Based on the diagram of $f(x)$ draw the $g(x)$?
$f(x)$'s diagram : 
$g(x)= f(x/2 + 1)$
one solved it so: fist effected "$-1$" then "$*2$" to the "$x$"
the other one first effected "$*2$" then "$-1$" to the "$x$"
Now I don't know which one true, since both are two teachers, what I guess is that the "$*2$" must be applied sooner?
On
The graph of $g$ is the subset of the plane $\mathbb R^2$ given by $$ G_g = \{(x,g(x)) \mid x \in \mathbb R\} = \{(x,f(x/2+1)) \mid x \in \mathbb R\} = \{((2x-2,f(x)) \mid x \in \mathbb R\}. $$ We can write this more compactly as an affine transformation of the graph of $f$, namely $G_g = A G_f + b$, where $A := \begin{bmatrix}2 & 0\\0 & 1\end{bmatrix}$, and $b := (-2,0)$. Thus,
The "diagram" of $g$ is the diagram of $f$ transformed as follows: you stretch the diagram in the $x$-direction by factor of $2$ and the translate the resulting diagram leftward $2$ units!

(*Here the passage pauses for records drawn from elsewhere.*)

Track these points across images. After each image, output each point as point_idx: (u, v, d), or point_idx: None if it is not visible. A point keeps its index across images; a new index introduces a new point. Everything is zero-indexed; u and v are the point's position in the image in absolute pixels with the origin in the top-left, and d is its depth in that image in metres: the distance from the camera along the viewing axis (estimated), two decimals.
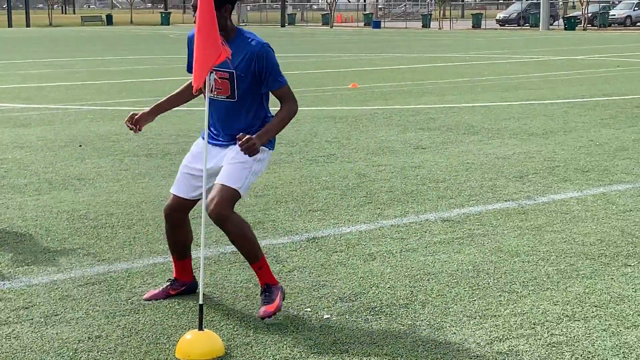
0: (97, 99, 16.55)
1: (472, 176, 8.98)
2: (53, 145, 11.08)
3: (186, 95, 5.39)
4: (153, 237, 6.67)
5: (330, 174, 9.12)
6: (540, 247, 6.38)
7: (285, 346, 4.55)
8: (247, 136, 4.78)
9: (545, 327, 4.78)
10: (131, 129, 5.33)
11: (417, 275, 5.73)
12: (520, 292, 5.39)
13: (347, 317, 4.97)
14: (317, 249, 6.35)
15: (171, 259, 5.44)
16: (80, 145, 11.01)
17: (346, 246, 6.43)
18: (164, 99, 5.47)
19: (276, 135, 5.15)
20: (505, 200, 7.87)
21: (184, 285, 5.36)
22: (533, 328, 4.79)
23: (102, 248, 6.40)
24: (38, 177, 9.07)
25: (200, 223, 4.86)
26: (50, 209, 7.62)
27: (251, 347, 4.55)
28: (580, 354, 4.44)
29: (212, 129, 5.12)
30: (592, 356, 4.41)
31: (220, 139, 5.09)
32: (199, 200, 5.11)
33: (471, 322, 4.88)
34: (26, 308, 5.14)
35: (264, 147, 5.06)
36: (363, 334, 4.71)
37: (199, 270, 5.00)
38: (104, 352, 4.48)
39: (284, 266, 5.93)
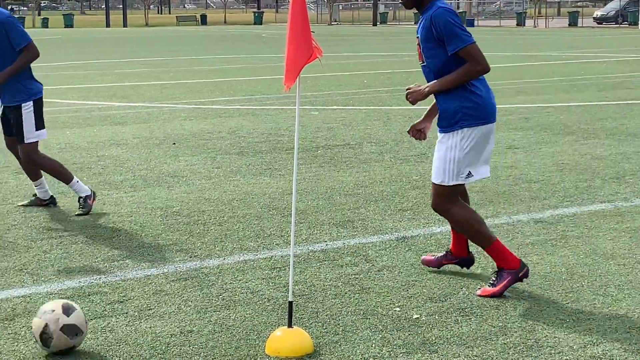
0: (190, 98, 16.81)
1: (567, 177, 8.82)
2: (148, 143, 11.30)
3: None
4: (244, 235, 6.74)
5: (421, 173, 9.07)
6: (637, 250, 6.22)
7: (373, 345, 4.54)
8: (415, 85, 5.21)
9: None
10: (417, 139, 5.59)
11: None
12: (616, 295, 5.26)
13: (436, 317, 4.93)
14: (407, 249, 6.32)
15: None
16: (174, 143, 11.20)
17: (436, 246, 6.38)
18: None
19: (479, 112, 5.13)
20: (601, 202, 7.70)
21: (456, 259, 5.70)
22: (628, 332, 4.67)
23: (195, 244, 6.50)
24: (133, 174, 9.26)
25: (291, 221, 4.88)
26: (145, 205, 7.78)
27: (340, 345, 4.56)
28: None
29: None
30: None
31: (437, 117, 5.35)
32: None
33: (564, 325, 4.79)
34: (121, 302, 5.25)
35: (450, 132, 5.17)
36: (453, 335, 4.67)
37: (289, 267, 5.02)
38: (196, 346, 4.55)
39: (373, 265, 5.92)
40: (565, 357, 4.36)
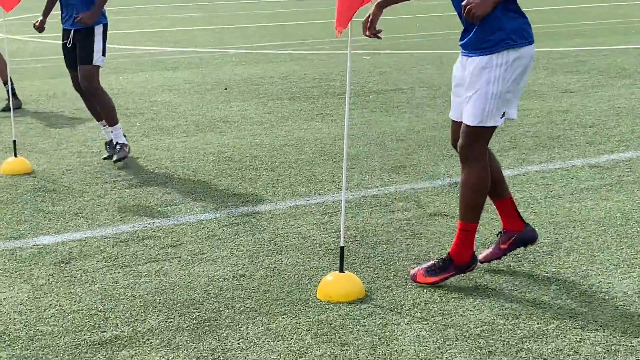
0: (241, 43, 16.78)
1: (623, 121, 8.66)
2: (200, 88, 11.33)
3: None
4: (295, 180, 6.75)
5: None
6: None
7: (425, 290, 4.54)
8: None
9: None
10: (373, 35, 4.62)
11: (562, 222, 5.60)
12: None
13: (489, 263, 4.91)
14: (459, 194, 6.27)
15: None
16: (226, 88, 11.21)
17: None
18: None
19: (527, 30, 4.33)
20: None
21: (512, 237, 4.76)
22: None
23: (246, 189, 6.53)
24: (186, 119, 9.30)
25: (342, 166, 4.87)
26: (197, 150, 7.82)
27: (391, 290, 4.56)
28: None
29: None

The first answer is correct. For each pair of coordinates $(x,y)$ in the equation $y=f(x)$, there is a corresponding pair $(x',y)$ for the equation $y=f(x')$ where $x'=\frac{x}{2}+1$.
But we want to draw $y=f(x')$ on the $x-y$ plane, not the $x'-y$ plane, so we want to change the values of $x$ so that $x'$ takes the values $-1,0,0,2$ like in the black tables.
$x=2x'-2$ so we want to double each $x$ value, and then subtract 2, which is what the first teacher does.
An easy way to verify this is to plug in the values of the first red table into $f$ and see that they give the same values of $y$ as the black table does.